EXTRACT TO READ:

┌────────

The world's first fully autonomous mine is not in Australia or Chile. It is in a remote corner of southeastern Utah, where a startup called Mariana Minerals is trying to prove that the most valuable mineral to extract from a hole in the ground is data. The company, which calls itself the world's only software-first minerals developer, has restarted operations at a previously dormant copper site with a fleet of robotic haul trucks and drills directed by a proprietary AI platform called MarianaOS [Forbes, April 2026]. It is a $120 million bet that the path to securing lithium, copper, and nickel for energy and defense runs through a software layer, not just a bigger shovel [Defense Tech Signals, 2025].
The wedge is a software platform, not a shovel
Mariana's core proposition is vertical integration, but with a twist. Instead of just buying mineral rights and hiring contractors, the company builds and operates projects end-to-end using MarianaOS to coordinate everything from permitting and construction to extraction and refining [PERPLEXITY SONAR PRO BRIEF, Unknown]. The idea is to treat a mine like a complex, distributed factory where the operating system manages logistics, optimizes equipment use, and reduces human labor in hazardous environments. At its Copper One site in Utah, acquired in late 2025, this means partnering with the existing local team to deploy automated drills and robotic haul trucks, aiming to increase production to 50,000 tonnes of high-purity copper cathode per year by 2030 [Mariana Minerals, Unknown] [Mariana Minerals resumes Copper One operations in Utah, 2026].

└────────

INSTRUCTION 1:
Answer these questions about the Mariana Minerals article.
(a) What is the name of the company's proprietary AI platform?
(b) When was the Copper One site acquired?
(c) What yearly production level does the company aim to reach at Copper One by 2030?
INSTRUCTION 2: Rewrite the Mariana Minerals article between "The world's first" and "Tech Signals, 2025].", inclusive, putting "young firm" in place of "startup".
INSTRUCTION 3: Please write the next part of the Mariana Minerals article, picking up after its last sentence.

SOURCE INFORMATION:
┌────────

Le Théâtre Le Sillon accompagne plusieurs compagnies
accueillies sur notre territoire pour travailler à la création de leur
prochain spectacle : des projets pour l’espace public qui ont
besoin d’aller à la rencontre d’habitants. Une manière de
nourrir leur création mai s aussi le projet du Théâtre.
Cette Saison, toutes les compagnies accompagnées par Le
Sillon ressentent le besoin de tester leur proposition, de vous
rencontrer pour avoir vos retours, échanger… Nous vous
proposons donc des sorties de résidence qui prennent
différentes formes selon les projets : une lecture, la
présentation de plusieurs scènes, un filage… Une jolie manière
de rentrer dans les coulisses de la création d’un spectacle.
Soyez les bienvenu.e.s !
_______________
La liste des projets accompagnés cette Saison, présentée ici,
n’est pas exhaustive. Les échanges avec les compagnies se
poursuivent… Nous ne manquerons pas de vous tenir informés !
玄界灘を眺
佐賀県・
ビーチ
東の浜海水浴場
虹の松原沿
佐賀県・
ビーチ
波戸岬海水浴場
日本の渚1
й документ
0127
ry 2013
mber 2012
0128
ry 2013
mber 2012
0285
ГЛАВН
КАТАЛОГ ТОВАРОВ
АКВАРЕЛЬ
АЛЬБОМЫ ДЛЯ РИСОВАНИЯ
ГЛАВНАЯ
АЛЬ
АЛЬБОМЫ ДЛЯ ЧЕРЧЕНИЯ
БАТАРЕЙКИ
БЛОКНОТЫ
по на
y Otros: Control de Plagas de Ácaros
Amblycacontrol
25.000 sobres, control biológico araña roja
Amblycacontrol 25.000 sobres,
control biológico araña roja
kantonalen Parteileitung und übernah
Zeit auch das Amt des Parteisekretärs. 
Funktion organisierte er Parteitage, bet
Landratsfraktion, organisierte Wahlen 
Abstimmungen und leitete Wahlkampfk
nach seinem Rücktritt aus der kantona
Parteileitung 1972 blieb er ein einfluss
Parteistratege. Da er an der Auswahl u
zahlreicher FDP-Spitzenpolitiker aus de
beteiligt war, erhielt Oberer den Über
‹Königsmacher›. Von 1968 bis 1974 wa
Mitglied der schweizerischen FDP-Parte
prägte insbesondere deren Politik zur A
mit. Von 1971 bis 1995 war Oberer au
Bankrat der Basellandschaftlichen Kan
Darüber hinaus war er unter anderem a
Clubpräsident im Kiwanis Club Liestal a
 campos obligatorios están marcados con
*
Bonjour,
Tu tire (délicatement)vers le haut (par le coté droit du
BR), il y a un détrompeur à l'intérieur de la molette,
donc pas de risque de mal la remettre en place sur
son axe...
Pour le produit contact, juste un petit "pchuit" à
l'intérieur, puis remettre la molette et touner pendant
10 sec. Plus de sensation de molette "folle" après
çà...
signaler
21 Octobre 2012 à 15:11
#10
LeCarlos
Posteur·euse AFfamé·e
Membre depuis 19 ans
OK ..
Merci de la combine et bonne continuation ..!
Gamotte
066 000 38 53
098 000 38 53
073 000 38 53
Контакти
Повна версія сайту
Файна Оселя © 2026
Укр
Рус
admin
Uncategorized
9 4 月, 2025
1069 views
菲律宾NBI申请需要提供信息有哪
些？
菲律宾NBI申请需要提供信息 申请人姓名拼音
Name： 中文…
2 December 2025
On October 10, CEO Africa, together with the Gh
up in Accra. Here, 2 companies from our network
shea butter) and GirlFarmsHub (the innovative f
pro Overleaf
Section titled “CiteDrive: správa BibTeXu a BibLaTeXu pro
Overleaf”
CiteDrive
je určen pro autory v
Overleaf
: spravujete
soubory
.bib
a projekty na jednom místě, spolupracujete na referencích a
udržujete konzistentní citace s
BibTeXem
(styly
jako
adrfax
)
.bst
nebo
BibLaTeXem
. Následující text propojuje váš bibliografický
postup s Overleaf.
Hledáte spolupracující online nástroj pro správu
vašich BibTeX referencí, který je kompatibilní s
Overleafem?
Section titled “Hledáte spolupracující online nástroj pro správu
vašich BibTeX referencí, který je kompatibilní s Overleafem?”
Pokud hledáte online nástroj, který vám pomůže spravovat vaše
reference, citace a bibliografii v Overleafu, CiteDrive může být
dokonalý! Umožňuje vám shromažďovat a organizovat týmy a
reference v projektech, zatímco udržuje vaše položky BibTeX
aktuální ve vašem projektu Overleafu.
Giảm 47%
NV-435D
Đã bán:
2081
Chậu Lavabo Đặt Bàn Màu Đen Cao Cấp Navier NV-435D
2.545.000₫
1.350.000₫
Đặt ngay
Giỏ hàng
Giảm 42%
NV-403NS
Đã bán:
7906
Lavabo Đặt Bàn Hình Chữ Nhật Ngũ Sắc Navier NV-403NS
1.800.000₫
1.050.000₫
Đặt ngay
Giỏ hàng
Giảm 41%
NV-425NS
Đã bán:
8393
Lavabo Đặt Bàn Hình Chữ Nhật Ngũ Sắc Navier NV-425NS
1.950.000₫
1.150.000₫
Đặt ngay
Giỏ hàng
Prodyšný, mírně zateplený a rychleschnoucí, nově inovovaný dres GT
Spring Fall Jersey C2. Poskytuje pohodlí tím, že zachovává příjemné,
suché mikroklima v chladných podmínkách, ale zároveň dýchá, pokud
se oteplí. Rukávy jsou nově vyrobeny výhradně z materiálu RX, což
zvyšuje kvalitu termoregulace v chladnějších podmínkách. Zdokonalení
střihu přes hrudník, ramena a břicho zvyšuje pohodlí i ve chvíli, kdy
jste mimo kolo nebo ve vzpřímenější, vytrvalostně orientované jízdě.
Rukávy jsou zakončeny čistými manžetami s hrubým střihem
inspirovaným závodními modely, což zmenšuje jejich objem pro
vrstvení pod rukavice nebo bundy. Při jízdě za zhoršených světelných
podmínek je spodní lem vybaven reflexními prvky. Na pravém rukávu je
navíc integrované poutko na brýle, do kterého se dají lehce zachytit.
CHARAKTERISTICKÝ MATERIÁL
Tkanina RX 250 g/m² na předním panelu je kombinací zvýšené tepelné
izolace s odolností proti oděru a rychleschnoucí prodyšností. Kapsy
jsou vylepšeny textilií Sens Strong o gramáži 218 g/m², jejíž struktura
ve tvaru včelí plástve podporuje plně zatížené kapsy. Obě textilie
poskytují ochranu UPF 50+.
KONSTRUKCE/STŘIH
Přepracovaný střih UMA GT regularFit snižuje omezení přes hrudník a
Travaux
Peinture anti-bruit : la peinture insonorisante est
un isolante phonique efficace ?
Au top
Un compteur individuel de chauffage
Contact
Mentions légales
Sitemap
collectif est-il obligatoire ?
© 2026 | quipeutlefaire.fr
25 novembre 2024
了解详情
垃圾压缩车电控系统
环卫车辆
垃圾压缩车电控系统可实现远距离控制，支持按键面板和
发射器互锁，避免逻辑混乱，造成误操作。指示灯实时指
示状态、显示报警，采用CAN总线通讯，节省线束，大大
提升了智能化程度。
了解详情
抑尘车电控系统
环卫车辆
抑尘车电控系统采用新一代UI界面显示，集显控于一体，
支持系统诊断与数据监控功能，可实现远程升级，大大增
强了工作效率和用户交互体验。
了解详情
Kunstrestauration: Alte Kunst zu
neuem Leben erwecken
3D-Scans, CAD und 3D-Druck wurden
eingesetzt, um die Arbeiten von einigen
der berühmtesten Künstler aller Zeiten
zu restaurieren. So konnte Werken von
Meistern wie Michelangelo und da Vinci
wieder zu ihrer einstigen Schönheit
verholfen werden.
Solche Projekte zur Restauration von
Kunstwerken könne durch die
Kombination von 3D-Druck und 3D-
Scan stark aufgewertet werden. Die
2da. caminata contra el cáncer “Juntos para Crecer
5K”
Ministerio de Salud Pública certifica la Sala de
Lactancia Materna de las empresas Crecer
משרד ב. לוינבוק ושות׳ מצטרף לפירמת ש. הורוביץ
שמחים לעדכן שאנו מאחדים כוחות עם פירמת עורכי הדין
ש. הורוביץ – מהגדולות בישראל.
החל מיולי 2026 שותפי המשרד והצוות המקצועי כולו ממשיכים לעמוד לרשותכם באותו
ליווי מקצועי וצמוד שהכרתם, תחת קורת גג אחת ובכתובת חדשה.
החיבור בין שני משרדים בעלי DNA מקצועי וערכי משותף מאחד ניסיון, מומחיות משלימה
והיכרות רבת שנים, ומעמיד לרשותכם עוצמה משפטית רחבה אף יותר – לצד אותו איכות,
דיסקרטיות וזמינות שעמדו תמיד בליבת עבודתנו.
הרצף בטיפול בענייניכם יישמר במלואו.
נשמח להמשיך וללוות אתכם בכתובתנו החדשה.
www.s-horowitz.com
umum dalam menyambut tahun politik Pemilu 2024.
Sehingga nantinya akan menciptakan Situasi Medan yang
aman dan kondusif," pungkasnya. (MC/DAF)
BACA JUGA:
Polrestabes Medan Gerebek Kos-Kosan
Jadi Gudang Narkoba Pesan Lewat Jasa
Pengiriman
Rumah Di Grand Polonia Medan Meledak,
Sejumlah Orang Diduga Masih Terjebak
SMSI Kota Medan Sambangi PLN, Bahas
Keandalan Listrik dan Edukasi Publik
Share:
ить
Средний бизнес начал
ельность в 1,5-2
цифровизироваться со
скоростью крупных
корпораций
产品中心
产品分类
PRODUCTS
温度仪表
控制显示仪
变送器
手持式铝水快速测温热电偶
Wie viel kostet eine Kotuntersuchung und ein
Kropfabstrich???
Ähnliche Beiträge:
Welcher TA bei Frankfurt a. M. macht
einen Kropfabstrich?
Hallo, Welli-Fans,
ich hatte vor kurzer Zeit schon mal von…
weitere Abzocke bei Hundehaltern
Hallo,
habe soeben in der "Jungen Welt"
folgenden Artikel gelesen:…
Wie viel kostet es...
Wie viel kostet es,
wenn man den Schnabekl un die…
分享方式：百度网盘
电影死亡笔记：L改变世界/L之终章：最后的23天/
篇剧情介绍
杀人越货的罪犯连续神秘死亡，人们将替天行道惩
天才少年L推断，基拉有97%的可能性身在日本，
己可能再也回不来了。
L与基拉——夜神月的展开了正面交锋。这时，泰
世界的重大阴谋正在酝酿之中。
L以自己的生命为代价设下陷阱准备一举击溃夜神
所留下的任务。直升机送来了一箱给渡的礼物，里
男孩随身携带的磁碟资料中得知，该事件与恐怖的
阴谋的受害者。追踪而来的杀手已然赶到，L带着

└────────

RESPONSE 1:
(a) MarianaOS
(b) Late 2025
(c) 50,000 tonnes of high-purity copper cathode per year

RESPONSE 2:
The world's first fully autonomous mine is not in Australia or Chile. It is in a remote corner of southeastern Utah, where a young firm called Mariana Minerals is trying to prove that the most valuable mineral to extract from a hole in the ground is data. The company, which calls itself the world's only software-first minerals developer, has restarted operations at a previously dormant copper site with a fleet of robotic haul trucks and drills directed by a proprietary AI platform called MarianaOS [Forbes, April 2026]. It is a $120 million bet that the path to securing lithium, copper, and nickel for energy and defense runs through a software layer, not just a bigger shovel [Defense Tech Signals, 2025].

RESPONSE 3:
Why the checkwriters lined up
The investor syndicate reads like a who's who of climate and deep tech conviction capital: Andreessen Horowitz led a $65 million Series A in July 2025, with participation from Breakthrough Energy Ventures, Khosla Ventures, and Earthshot Ventures [Defense Tech Signals, 2025]. The total disclosed funding sits around $120 million. The bet here is on a triple tailwind: geopolitical pressure to onshore critical mineral supply chains, a chronic labor shortage in traditional mining, and the potential for software to dramatically improve the unit economics of extraction. The company has also spent $650,000 on federal lobbying in 2025, a signal it is engaging directly with the policy landscape shaping domestic mineral production [Mariana Minerals Bets Autonomous Equipment Can Solve U.S. Mining's Labor Crisis, The Agent Times, 2026].
| Founder | Title | Notable Background |
|---|---|---|
| Turner Caldwell | Co-Founder & CEO | Former senior manager at Tesla [Crunchbase, Unknown] |
| Juan Lozano | Co-Founder & CTO | Former senior staff at Affirm [Crunchbase, Unknown] |
| Baker Tilney | Co-Founder & CFO | Co-Founder at BioMethane Partners [Crunchbase, Unknown] |
A two-project proving ground
Mariana is running its playbook on two distinct fronts, offering a test of its model across different minerals and geologies.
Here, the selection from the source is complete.